§ **Given records**
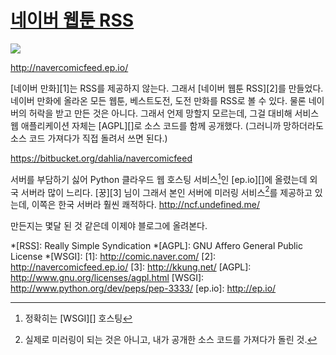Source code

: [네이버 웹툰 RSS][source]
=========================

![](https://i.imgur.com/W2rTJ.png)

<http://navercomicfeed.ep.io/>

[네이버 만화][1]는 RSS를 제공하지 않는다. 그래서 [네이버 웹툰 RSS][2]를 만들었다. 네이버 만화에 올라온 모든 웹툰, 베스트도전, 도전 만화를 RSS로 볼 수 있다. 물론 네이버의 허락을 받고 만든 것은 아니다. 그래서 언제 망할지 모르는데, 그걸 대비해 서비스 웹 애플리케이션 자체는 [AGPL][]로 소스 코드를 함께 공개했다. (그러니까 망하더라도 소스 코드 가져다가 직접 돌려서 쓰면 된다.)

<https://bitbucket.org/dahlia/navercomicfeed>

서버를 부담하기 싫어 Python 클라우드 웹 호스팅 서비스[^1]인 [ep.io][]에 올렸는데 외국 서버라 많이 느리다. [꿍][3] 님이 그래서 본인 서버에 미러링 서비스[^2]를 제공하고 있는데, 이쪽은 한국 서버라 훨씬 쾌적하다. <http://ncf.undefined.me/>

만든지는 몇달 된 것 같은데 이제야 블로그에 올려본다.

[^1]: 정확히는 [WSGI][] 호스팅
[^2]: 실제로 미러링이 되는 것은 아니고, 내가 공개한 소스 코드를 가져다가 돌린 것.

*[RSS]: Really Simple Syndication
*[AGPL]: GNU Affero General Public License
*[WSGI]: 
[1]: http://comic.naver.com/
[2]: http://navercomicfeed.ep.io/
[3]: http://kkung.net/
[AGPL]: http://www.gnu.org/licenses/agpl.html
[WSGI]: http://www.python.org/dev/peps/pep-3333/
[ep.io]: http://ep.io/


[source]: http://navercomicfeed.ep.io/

--

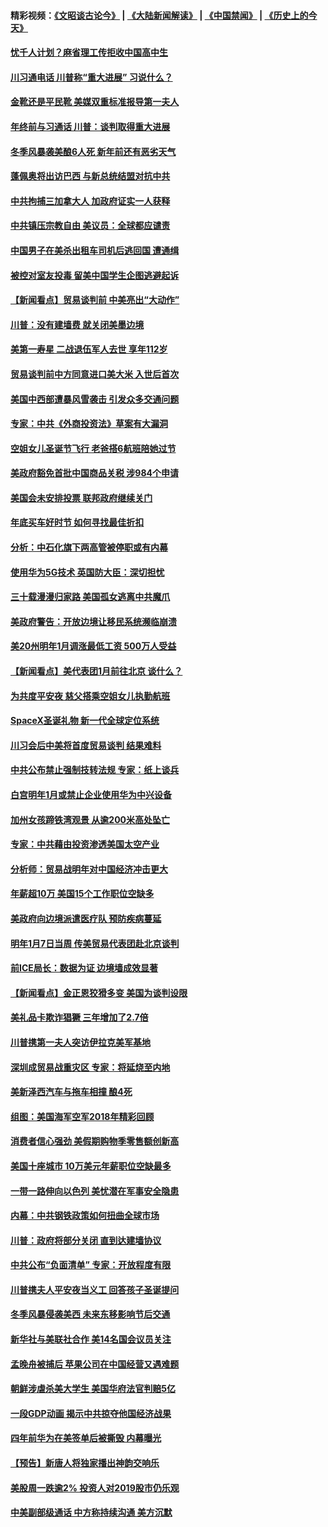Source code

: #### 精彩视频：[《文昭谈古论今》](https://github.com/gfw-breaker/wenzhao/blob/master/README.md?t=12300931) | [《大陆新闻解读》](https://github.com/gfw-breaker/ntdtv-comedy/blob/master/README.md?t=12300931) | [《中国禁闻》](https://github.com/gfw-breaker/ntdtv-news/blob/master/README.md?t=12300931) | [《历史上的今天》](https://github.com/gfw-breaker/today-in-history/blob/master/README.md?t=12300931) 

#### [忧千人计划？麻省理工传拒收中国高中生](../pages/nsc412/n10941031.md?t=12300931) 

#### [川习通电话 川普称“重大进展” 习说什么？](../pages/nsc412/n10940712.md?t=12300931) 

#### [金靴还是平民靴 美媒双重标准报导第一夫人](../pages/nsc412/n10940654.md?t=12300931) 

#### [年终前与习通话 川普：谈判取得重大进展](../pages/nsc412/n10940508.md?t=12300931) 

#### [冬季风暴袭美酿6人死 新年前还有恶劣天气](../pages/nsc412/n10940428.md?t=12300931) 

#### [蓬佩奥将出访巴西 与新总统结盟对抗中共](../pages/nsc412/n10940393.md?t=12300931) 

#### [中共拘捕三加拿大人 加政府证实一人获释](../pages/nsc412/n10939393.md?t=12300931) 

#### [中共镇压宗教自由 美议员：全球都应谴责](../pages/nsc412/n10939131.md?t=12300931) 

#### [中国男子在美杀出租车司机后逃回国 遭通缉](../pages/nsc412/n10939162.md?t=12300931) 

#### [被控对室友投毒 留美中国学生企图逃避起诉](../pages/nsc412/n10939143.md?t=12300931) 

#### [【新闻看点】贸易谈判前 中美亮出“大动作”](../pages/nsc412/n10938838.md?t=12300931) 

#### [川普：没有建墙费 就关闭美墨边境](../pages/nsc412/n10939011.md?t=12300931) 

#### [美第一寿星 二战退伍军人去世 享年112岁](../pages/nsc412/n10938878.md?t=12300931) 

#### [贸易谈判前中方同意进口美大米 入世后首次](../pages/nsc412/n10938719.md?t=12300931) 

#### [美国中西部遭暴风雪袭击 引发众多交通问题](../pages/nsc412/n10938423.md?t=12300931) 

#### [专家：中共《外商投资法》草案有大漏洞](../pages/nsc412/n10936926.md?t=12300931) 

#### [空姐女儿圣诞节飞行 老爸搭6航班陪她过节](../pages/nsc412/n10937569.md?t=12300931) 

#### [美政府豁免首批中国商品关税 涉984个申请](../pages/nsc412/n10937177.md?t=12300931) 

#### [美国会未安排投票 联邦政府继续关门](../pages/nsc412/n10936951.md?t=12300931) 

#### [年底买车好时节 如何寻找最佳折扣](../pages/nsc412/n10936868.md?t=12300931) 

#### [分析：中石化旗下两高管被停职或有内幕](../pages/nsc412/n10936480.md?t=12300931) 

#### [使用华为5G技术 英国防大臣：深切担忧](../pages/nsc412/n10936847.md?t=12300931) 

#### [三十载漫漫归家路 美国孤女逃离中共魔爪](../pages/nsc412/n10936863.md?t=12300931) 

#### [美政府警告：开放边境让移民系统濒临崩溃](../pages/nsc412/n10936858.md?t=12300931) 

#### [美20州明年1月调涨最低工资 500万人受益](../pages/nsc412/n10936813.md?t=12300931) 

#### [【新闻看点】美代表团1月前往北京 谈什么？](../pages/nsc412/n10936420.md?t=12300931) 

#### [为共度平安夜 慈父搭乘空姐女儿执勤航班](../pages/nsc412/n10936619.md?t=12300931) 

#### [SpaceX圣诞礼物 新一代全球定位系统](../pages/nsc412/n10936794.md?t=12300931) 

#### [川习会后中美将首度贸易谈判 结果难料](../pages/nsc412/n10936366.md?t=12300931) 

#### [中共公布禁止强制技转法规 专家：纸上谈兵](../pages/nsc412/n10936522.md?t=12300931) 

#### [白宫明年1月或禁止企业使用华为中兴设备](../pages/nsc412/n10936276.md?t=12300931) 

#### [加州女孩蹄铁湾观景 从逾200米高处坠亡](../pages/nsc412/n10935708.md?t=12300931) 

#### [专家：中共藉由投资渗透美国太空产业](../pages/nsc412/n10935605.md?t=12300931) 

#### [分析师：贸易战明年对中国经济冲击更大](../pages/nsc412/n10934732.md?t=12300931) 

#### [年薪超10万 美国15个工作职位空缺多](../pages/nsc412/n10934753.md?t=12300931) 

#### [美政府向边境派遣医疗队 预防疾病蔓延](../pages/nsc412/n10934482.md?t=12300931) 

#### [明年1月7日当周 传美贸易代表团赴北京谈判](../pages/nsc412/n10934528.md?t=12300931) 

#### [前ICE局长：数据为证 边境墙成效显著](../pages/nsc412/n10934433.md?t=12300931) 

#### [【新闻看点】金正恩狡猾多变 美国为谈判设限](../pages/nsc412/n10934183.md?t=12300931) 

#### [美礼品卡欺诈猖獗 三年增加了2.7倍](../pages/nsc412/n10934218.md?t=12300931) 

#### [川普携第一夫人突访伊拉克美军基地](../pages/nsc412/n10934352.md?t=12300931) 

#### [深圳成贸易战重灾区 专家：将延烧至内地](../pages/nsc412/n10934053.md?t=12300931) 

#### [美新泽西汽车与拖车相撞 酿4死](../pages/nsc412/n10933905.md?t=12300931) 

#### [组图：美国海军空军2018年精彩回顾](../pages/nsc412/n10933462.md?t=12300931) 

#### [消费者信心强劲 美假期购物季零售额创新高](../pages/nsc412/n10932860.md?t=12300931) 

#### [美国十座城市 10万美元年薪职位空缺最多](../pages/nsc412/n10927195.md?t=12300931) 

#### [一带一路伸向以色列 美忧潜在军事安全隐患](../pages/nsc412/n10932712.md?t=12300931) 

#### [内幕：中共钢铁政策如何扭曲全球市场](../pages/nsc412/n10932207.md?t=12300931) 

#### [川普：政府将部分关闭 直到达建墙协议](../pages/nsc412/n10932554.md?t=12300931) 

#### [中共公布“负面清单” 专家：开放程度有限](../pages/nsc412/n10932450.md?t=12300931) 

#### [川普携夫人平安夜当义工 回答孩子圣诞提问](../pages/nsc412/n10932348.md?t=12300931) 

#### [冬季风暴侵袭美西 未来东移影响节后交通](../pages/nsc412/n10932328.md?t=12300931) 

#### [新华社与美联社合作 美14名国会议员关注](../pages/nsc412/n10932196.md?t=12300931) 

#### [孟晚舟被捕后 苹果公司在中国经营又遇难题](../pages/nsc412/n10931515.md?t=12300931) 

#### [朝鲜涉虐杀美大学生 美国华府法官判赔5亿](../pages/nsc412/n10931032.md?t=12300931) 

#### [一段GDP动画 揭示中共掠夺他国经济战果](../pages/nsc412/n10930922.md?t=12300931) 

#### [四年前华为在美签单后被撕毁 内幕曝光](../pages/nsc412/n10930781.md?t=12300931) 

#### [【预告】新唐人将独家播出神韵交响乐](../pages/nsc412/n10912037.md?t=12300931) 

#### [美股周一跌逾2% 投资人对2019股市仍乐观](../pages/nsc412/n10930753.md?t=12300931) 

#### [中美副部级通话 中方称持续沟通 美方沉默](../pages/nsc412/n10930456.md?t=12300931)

...

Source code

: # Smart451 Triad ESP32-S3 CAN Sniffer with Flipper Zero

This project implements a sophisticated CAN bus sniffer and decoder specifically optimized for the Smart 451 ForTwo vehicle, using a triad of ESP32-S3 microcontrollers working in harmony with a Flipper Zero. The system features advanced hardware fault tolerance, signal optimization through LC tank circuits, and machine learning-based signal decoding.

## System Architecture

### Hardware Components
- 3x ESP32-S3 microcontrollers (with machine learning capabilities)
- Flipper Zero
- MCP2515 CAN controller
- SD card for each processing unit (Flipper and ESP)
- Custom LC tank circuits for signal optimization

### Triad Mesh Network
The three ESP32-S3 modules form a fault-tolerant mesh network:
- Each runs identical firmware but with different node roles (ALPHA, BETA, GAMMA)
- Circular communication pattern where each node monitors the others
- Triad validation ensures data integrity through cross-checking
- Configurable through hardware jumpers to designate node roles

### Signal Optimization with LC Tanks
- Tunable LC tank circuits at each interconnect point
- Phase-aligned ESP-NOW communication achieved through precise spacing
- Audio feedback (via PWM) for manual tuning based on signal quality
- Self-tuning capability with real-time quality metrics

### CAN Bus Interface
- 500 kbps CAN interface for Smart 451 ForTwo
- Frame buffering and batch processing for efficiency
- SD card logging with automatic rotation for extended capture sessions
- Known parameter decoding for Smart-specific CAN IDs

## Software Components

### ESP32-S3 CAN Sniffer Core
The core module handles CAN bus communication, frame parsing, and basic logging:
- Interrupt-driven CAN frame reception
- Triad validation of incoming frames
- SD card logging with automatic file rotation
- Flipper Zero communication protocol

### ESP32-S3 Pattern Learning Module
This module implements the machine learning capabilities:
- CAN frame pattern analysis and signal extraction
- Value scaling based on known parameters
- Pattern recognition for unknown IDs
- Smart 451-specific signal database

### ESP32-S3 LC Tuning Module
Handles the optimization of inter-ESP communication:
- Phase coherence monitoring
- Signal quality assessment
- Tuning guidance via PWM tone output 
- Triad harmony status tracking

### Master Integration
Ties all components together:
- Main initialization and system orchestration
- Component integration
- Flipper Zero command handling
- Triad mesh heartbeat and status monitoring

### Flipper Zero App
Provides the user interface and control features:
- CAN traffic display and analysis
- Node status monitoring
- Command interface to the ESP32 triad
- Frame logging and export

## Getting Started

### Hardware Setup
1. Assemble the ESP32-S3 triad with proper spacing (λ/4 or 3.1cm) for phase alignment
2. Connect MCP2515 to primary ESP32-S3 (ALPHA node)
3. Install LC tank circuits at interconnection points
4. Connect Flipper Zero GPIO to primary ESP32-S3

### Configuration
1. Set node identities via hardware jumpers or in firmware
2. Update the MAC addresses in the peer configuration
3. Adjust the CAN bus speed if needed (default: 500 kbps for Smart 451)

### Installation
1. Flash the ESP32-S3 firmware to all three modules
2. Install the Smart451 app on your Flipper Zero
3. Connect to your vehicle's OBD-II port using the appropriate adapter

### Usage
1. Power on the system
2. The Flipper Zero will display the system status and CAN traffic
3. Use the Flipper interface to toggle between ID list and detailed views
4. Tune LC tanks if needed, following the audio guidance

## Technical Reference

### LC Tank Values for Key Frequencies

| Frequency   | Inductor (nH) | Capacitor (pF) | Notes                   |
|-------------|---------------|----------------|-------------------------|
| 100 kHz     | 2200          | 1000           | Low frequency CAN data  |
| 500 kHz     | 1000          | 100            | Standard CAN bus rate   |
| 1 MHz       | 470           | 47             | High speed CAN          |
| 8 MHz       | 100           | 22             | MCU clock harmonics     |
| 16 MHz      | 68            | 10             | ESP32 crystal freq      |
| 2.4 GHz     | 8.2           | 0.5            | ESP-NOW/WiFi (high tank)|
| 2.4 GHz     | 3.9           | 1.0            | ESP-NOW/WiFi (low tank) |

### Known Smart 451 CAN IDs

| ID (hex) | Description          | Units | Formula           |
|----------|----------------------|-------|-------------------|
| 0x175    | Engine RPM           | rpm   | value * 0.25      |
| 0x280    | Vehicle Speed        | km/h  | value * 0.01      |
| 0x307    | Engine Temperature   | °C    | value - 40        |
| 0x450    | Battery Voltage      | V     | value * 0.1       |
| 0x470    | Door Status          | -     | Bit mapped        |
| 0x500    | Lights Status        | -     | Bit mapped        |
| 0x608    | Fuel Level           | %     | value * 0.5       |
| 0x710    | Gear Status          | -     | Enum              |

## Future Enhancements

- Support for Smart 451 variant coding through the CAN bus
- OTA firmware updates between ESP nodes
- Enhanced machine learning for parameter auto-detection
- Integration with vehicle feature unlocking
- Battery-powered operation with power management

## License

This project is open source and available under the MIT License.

§ **The problem**
Convert the stretch from the line containing "#### [组图：美国海军空" through the line containing "#### [内幕：中共钢铁政", both included, into a numbered list with the blank lines omitted.

§ **Answer for the task**
1. #### [组图：美国海军空军2018年精彩回顾](../pages/nsc412/n10933462.md?t=12300931) 
2. #### [消费者信心强劲 美假期购物季零售额创新高](../pages/nsc412/n10932860.md?t=12300931) 
3. #### [美国十座城市 10万美元年薪职位空缺最多](../pages/nsc412/n10927195.md?t=12300931) 
4. #### [一带一路伸向以色列 美忧潜在军事安全隐患](../pages/nsc412/n10932712.md?t=12300931) 
5. #### [内幕：中共钢铁政策如何扭曲全球市场](../pages/nsc412/n10932207.md?t=12300931) 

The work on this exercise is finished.